Nach Abitur und Freiwilligem Sozialen Jahr in Russland studierte sie Sozial- und Organisationspädagogik in Hildesheim. Inhaltlich machte ihr das Studium Spaß, doch sie merkte auch, dass ihr der Praxisbezug fehlte. Die Idee: ein duales Studium.

In vier Jahren zwei Abschlüsse

Ein Porträt-Foto von Tina Wagner.

Tina W.

Foto: Picture People Fotoshop

Tina W. bewarb sich am Universitätsklinikum in Mannheim für eine Ausbildung zur Gesundheits- und Krankenpflegerin. Sie wusste, dass die Uniklinik mit der Dualen Hochschule Baden-Württemberg (DHBW) kooperiert und ein Ausbildungsvertrag Voraussetzung für ein duales Studium der Angewandten Gesundheits- und Pflegewissenschaften ist. „Ich fand es ideal, dass ich in vier Jahren gleich zwei Abschlüsse bekomme: die Berufsausbildung und den Bachelor.“ Denn für sie stand auch fest, dass sie zwar praktische Erfahrung sammeln, aber nicht auf Dauer in der Pflege arbeiten will. „Mit dem Bachelor habe ich die Möglichkeit, später auch in anderen Positionen in der Gesundheitsbranche oder in der Wirtschaft zu arbeiten.“ Vor Beginn der Ausbildung machte sie ein Praktikum in einem Krankenhaus – um sicher zu gehen, dass ihre Entscheidung richtig war.

Das erste Jahr des Studiums startete im zweiten Jahr der Berufsausbildung. „Das ist auch gut so! So weiß man später genau, wovon in den Vorlesungen die Rede ist und kann die Theorie viel besser einordnen“, erklärt die 26-Jährige. Und obwohl für sie nach dem Abitur nur ein Studium zählte, sagt sie heute: „Ich kann eine Ausbildung nur empfehlen. Was ich in den drei Jahren gelernt habe, kann kein Studium vermitteln.“

Im zweiten Jahr fing parallel zur Ausbildung das Studium an, mit Veranstaltungen in BWL, Sozial- und Versicherungsrecht, Gesundheitsmarketing oder Fachenglisch. Nun, im dritten Ausbildungsjahr, hat Tina W. ihr Staatsexamen als Gesundheits- und Krankenpflegerin abgelegt. Im letzten Studienjahr, in dem sie auch ihre Bachelorarbeit schreibt, erfolgt ein dreimonatiger Wechsel zwischen Theorie und Praxis. In den Praxisphasen arbeitet sie als examinierte Pflegekraft auf der Palliativstation.

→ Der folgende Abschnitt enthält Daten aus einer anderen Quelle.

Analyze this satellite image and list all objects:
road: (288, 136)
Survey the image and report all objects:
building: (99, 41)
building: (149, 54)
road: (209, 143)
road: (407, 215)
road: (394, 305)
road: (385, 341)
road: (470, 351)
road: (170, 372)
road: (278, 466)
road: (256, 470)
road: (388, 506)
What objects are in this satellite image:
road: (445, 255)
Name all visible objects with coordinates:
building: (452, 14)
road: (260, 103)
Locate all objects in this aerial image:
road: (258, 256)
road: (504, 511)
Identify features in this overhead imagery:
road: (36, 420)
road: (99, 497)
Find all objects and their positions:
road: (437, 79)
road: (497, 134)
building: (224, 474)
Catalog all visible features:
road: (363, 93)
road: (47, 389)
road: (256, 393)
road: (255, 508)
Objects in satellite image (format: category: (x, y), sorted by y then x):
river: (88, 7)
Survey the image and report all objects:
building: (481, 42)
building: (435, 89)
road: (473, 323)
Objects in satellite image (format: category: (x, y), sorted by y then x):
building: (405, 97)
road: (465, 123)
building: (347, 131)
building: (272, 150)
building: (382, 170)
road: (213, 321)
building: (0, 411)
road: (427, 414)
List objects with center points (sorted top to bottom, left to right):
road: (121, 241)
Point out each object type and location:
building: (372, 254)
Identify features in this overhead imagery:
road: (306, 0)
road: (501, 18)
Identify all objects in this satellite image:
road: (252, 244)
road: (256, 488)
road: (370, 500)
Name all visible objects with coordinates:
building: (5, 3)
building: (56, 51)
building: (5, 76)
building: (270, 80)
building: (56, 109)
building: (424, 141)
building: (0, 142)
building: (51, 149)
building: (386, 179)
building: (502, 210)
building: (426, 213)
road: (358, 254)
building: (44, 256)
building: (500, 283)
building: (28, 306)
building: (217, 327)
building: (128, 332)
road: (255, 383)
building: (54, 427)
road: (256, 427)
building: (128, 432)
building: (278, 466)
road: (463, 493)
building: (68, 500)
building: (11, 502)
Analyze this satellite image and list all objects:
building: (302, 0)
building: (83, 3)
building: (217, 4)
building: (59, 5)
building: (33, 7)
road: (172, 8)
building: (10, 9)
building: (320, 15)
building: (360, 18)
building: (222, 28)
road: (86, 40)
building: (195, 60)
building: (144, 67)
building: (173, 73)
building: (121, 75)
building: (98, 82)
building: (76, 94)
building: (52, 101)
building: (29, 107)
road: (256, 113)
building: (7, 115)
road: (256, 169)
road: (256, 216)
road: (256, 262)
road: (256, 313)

Erstmal arbeiten, dann weiter studieren

Die junge Frau arbeitet gerne dort. „Das klingt vielleicht erst mal komisch. Aber hier habe ich das Gefühl, dass ich den Patienten wirklich helfen kann – auch wenn sie unheilbar krank sind.“ Sie hat während der Ausbildung auch andere Stationen kennengelernt: Chirurgie, Innere Medizin und Kinderzentrum.

Weil ihr die Arbeit viel Freude macht, kann sie sich vorstellen, dort ein Jahr zu arbeiten. Danach würde sie gerne weiter studieren und ihren Master machen: in Pflegepädagogik oder Gesundheits- und Sozialmanagement.